I'm kind of reminded of the board game Civilization (the one the computer game is very loosely based off of)...

In that game, much of how you advanced your civilization was through building cities to get trade cards, which you could use to purchase technological advancement.  The problem is that, mixed in with the trade cards, were disaster cards.  Especially in the "Advanced Civilization" expansion pack, there were something like 20 different disasters in 9 different decks of trade cards, and you typically drew one card per player from at least the first 5 decks per turn, meaning you typically saw at least one disaster card per player per turn.

Because of this, you generally had to play your game based upon the assumption that every given turn would involve something like an earthquake or a flood or a civil war or an Iconoclasm and Heresy card would pop up and wipe out at least two cities a turn - which actually isn't too hard if you are prepared, it just means you keep population tokens ready around the city sites so that when the city vaporizes, you have enough people to rebuild it the very next turn.

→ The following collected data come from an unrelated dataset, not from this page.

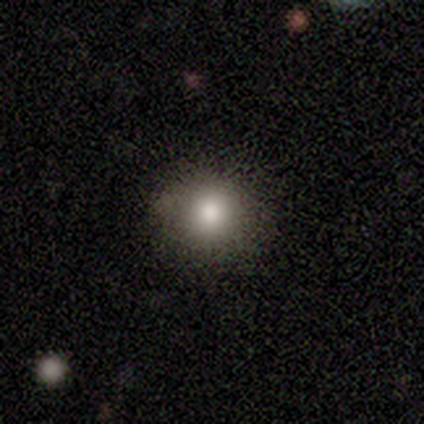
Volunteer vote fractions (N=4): A smooth galaxy with no disk features (75%) that is round (100%). Merging: none (75%).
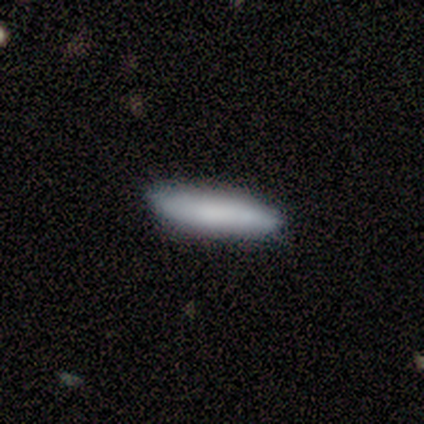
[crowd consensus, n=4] Volunteers were most divided on "how rounded": cigar-shaped: 67%, in between: 33%, round: 0%. More confident: smooth or featured — smooth (75%); merging — none (75%).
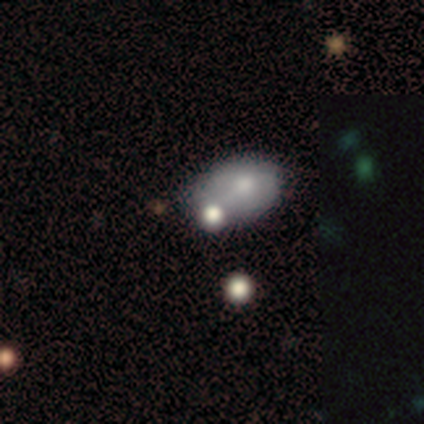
Overall: smooth (71%). How rounded: in between (80%). Merging: minor disturbance (40%; none 20%).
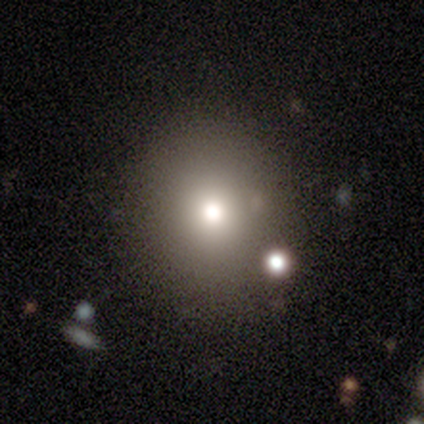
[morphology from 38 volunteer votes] Smooth or featured? 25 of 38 (66%) said smooth. How rounded? 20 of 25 (80%) said round. Merging? 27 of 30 (90%) said none.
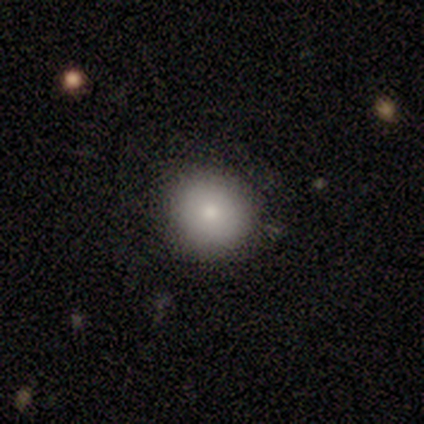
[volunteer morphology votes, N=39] type=smooth (90%); roundness=round (97%); merging=none (91%).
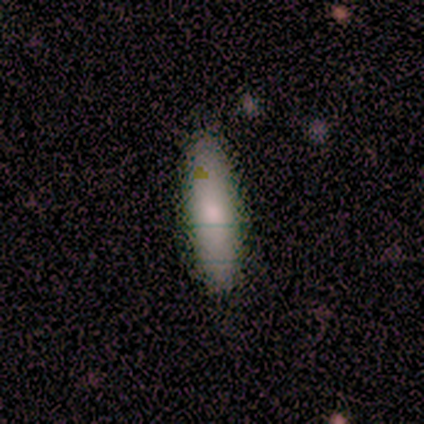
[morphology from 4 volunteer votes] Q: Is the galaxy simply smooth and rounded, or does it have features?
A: smooth — 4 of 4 (100%).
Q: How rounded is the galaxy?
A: cigar-shaped — 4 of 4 (100%).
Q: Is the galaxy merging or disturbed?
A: none — 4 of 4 (100%).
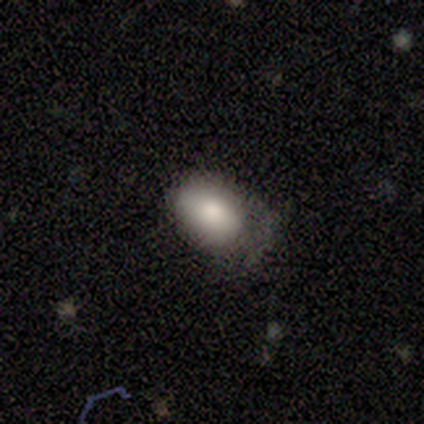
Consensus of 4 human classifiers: This appears to be a smooth galaxy with no disk features (100%) that is round (50%, tied with in between). Merging: minor disturbance (50%).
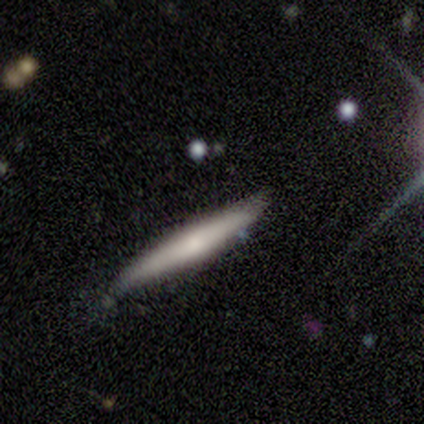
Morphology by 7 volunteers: Q: Smooth or featured?
A: smooth (71%); runner-up: featured or disk (29%)
Q: How rounded?
A: cigar-shaped (100%)
Q: Merging?
A: minor disturbance (57%); runner-up: none (43%)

In fact, because you have tax revolts if you have too many population tokens on the board, it's actually useful to make sure you get hit with a disaster, just so you have something to sink some extra population into.  (Unless of course you're just starting a war for shits and giggles against your neighbor.  That's always a great way to get rid of extra population.)



AAAAANYway, I would have to say I like the idea of some random disasters, but like Dutchling and others have been saying, it would be better if the "random bits" were more indirect causes of civilizations or cities collapsing than simply rolling a 5 on a 1d100 roll. 

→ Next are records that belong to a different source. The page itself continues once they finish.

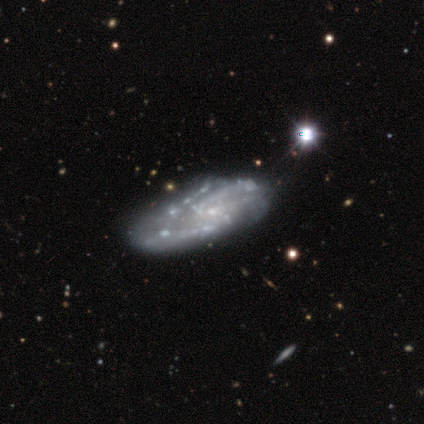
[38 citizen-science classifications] Morphology: type=featured or disk (84%); edge-on=no (97%); bar=no (74%); spiral arms=yes (74%); winding=medium (57%); arm count=2 (48%); bulge=small (58%); merging=none (41%).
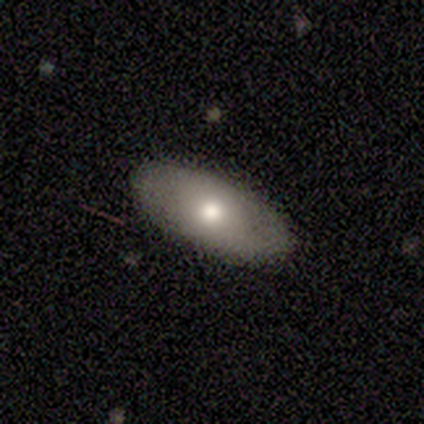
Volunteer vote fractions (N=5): Overall: featured or disk (60%; smooth 40%). Edge-on disk: no (100%). Bar: no (100%). Spiral arms: no (67%; yes 33%). Bulge size: moderate (67%; small 33%). Merging: none (100%).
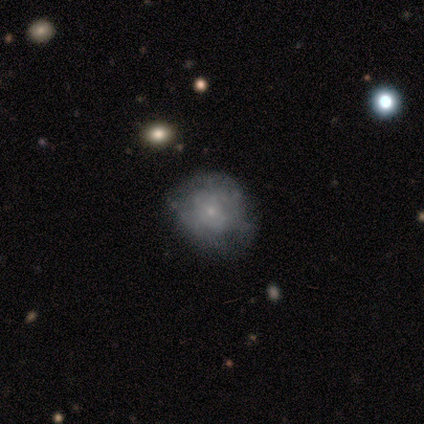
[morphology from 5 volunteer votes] A smooth galaxy with no disk features (40%, tied with featured or disk) that is round (50%, tied with in between).

Vote fractions:
- Smooth or featured? smooth: 40% (tied) / featured or disk: 40% (tied) / star or artifact: 20%
- How rounded? round: 50% (tied) / in between: 50% (tied) / cigar-shaped: 0%
- Merging? major disturbance: 50% / none: 25% / minor disturbance: 25% / merger: 0%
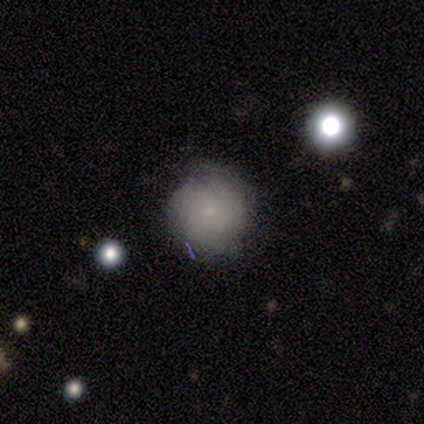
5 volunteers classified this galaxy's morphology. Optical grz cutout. It shows a featured or disk galaxy (60%) with no bar (100%), 2 (100%) medium (100%) spiral arms (67%) and a small central bulge (67%). Merging: none (100%).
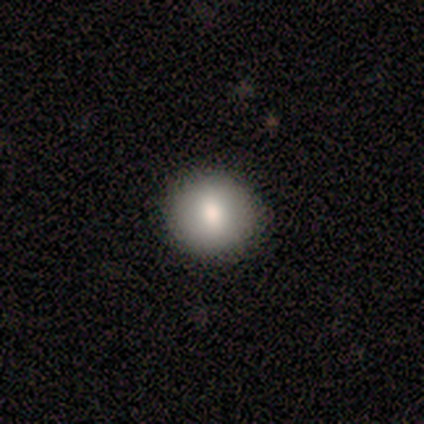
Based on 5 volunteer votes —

Right now, we have cycles of famine and plenty in food production, which is capable of causing periodic city collapses, but where there are more variables in play than a simple percentile destruction of a city - there are food stores and dependencies that the cities have upon villages, and cities aren't entirely wiped out, but are mostly just reduced.

Having some sort of set of variables for civil unrest would be fun, where you could randomly roll that the new king is really unpopular with the people for spending all his time with the nobility, but oppressing the people (nobles unrest -10, popular unrest +15), and then having a spike in food prices (popular unrest +20), and having a war that is starting to turn against the king (nobles unrest +10, popular unrest +10) leading to a popular uprising that the king has to send in the army to quell.